═══ RECORDS SHOWN

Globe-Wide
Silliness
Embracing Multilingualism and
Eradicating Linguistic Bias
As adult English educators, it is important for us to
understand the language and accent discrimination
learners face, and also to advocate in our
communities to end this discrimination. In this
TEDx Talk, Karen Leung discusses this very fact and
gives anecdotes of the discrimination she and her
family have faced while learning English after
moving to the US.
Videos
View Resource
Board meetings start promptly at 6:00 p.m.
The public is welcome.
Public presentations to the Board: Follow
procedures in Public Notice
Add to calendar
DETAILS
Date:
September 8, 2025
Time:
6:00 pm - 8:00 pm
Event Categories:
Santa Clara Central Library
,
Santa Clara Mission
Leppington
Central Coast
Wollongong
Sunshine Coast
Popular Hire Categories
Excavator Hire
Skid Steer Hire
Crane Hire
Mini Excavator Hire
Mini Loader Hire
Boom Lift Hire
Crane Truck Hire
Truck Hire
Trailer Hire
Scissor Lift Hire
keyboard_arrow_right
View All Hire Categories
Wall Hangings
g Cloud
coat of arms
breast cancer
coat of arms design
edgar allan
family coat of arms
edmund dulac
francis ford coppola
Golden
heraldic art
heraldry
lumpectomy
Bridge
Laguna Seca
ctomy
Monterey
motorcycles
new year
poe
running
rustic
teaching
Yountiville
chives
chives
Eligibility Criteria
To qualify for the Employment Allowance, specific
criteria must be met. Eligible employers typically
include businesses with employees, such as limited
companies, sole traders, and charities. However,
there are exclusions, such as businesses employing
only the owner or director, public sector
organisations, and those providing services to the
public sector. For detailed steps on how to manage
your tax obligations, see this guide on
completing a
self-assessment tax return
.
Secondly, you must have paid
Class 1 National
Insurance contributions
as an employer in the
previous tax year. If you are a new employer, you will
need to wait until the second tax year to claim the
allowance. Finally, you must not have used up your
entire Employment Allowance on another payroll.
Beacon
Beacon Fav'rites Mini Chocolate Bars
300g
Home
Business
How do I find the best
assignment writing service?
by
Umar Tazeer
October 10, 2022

══════

- EXERCISE DIRECTIONS
Your response should consist solely of the lines from the one containing "Eligibility Criteria" to the end of the entries, both ends included, exactly as they appear.

- RESULT FOR THIS EXERCISE
Eligibility Criteria
To qualify for the Employment Allowance, specific
criteria must be met. Eligible employers typically
include businesses with employees, such as limited
companies, sole traders, and charities. However,
there are exclusions, such as businesses employing
only the owner or director, public sector
organisations, and those providing services to the
public sector. For detailed steps on how to manage
your tax obligations, see this guide on
completing a
self-assessment tax return
.
Secondly, you must have paid
Class 1 National
Insurance contributions
as an employer in the
previous tax year. If you are a new employer, you will
need to wait until the second tax year to claim the
allowance. Finally, you must not have used up your
entire Employment Allowance on another payroll.
Beacon
Beacon Fav'rites Mini Chocolate Bars
300g
Home
Business
How do I find the best
assignment writing service?
by
Umar Tazeer
October 10, 2022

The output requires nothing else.